Purtroppo non tutto nella realizzazione è stato, però, all'altezza delle premesse e delle potenzialità degli artisti. Alla splendida scelta musicale e alle note di sala colte e acute curate da Emilio Sala ha corrisposto, da parte del medesimo musicologo, una costruzione drammaturgica non altrettanto convincente: fatta eccezione per una descrizione dettagliata degli intimi problemi di salute di Gioachino, tratta dalla corrispondenza fra Olympe Pélissier e il medico di fiducia ma d'effetto più morboso e grandguignolesco che delicatamente funzionale alla contestualizzazione del dolore sotteso all'ironia di molti brani, la selezione dei documenti storici, giornalistici ed epistolari, può essere appropriata. Meno i dialoghi e gli interventi immaginati ex novo: di certo la povera Olympe non raccoglie troppa simpatina nell'aneddotica, ma non merita nemmeno di essere dipinta come la caricatura di un'accigliata Santippe; parimenti la presentazione finale degli ultimi brani ha uno stile, più che raffinato cabaret, da locale non troppo alla moda o da show televisivo. Non aiuta nemmeno l'idea di proporre le voci degli attori (Valentina Ferrari e Mario Cei) fuori campo, diffuse da altoparlanti.
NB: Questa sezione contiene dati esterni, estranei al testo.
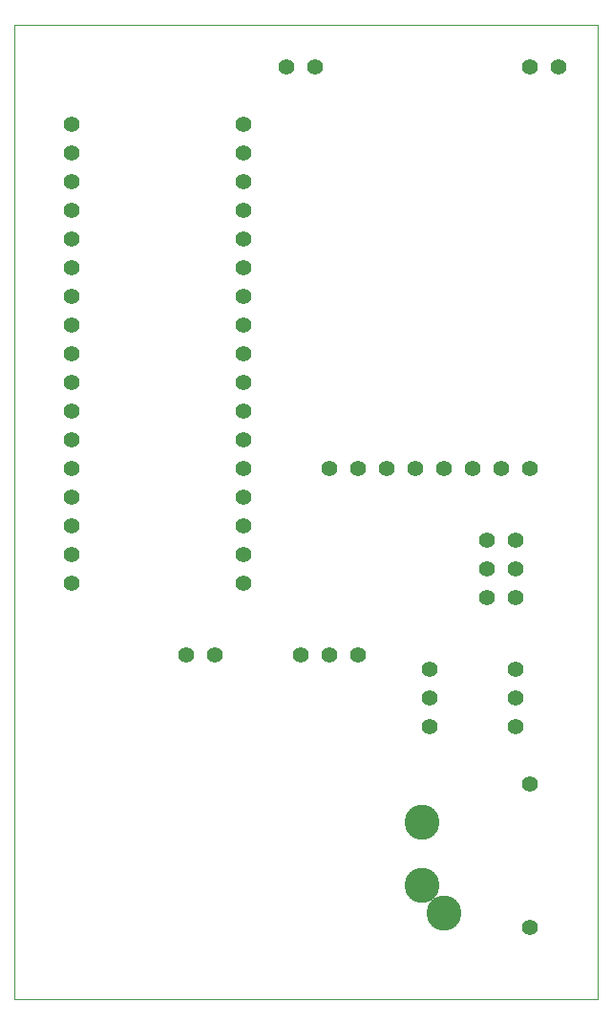
<source format=gts>
G75*
G70*
%OFA0B0*%
%FSLAX24Y24*%
%IPPOS*%
%LPD*%
%AMOC8*
5,1,8,0,0,1.08239X$1,22.5*
%
%ADD10C,0.0000*%
%ADD11C,0.0555*%
%ADD12C,0.1221*%
D10*
X000100Y000100D02*
X000100Y034096D01*
X020470Y034096D01*
X020470Y000100D01*
X000100Y000100D01*
D11*
X006100Y012100D03*
X007100Y012100D03*
X008100Y014600D03*
X008100Y015600D03*
X008100Y016600D03*
X008100Y017600D03*
X008100Y018600D03*
X008100Y019600D03*
X008100Y020600D03*
X008100Y021600D03*
X008100Y022600D03*
X008100Y023600D03*
X008100Y024600D03*
X008100Y025600D03*
X008100Y026600D03*
X008100Y027600D03*
X008100Y028600D03*
X008100Y029600D03*
X008100Y030600D03*
X009600Y032600D03*
X010600Y032600D03*
X018100Y032600D03*
X019100Y032600D03*
X018100Y018600D03*
X017100Y018600D03*
X016100Y018600D03*
X015100Y018600D03*
X014100Y018600D03*
X013100Y018600D03*
X012100Y018600D03*
X011100Y018600D03*
X011100Y012100D03*
X010100Y012100D03*
X012100Y012100D03*
X014600Y011600D03*
X014600Y010600D03*
X014600Y009600D03*
X016600Y014100D03*
X016600Y015100D03*
X016600Y016100D03*
X017600Y016100D03*
X017600Y015100D03*
X017600Y014100D03*
X017600Y011600D03*
X017600Y010600D03*
X017600Y009600D03*
X018100Y007600D03*
X018100Y002600D03*
X002100Y014600D03*
X002100Y015600D03*
X002100Y016600D03*
X002100Y017600D03*
X002100Y018600D03*
X002100Y019600D03*
X002100Y020600D03*
X002100Y021600D03*
X002100Y022600D03*
X002100Y023600D03*
X002100Y024600D03*
X002100Y025600D03*
X002100Y026600D03*
X002100Y027600D03*
X002100Y028600D03*
X002100Y029600D03*
X002100Y030600D03*
D12*
X014320Y006270D03*
X014320Y004070D03*
X015100Y003100D03*
M02*

</source>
Interlocutoria anche la scelta delle proiezioni (a cura di Le stazioni Contemporary art di Carlo Cinque con interventi artistici di Emilio Isgrò e Antonio Trimani, assistente video Franco Fiume) che costituiscono la scenografia del concerto: la riproduzione della camera acustica dell'Auditorium Pedrotti si trasforma nelle immagini della villa di Passy, di parchi e vegetazione. Bene, ma quando a questi si alternano formicai febbrili, bimbi subacquei, campi con tralicci per le reti elettriche, si perdono via via anche la relazione con la musica, anche le suggestioni di possibili allusioni, anche un mero piacere estetico. Curioso davvero che una messa in scena, una realizzazione teatrale in fin dei conti zoppicante risponda non solo al nome di uno studioso intelligente e arguto come Sala (ma, forse anche la verve del conferenziere non è necessariamente sempre quella del drammaturgo, non sarebbe il primo caso del genere) ma anche a quello di un regista di lungo corso come Filippo Crivelli, che realizza uno spettacolo che lascia un po' l'amaro in bocca, come un'occasione perduta che sembra svilire in generica rivista - più che in nobile cabaret - gli indubbi, carismatici talenti in scena. Peccato.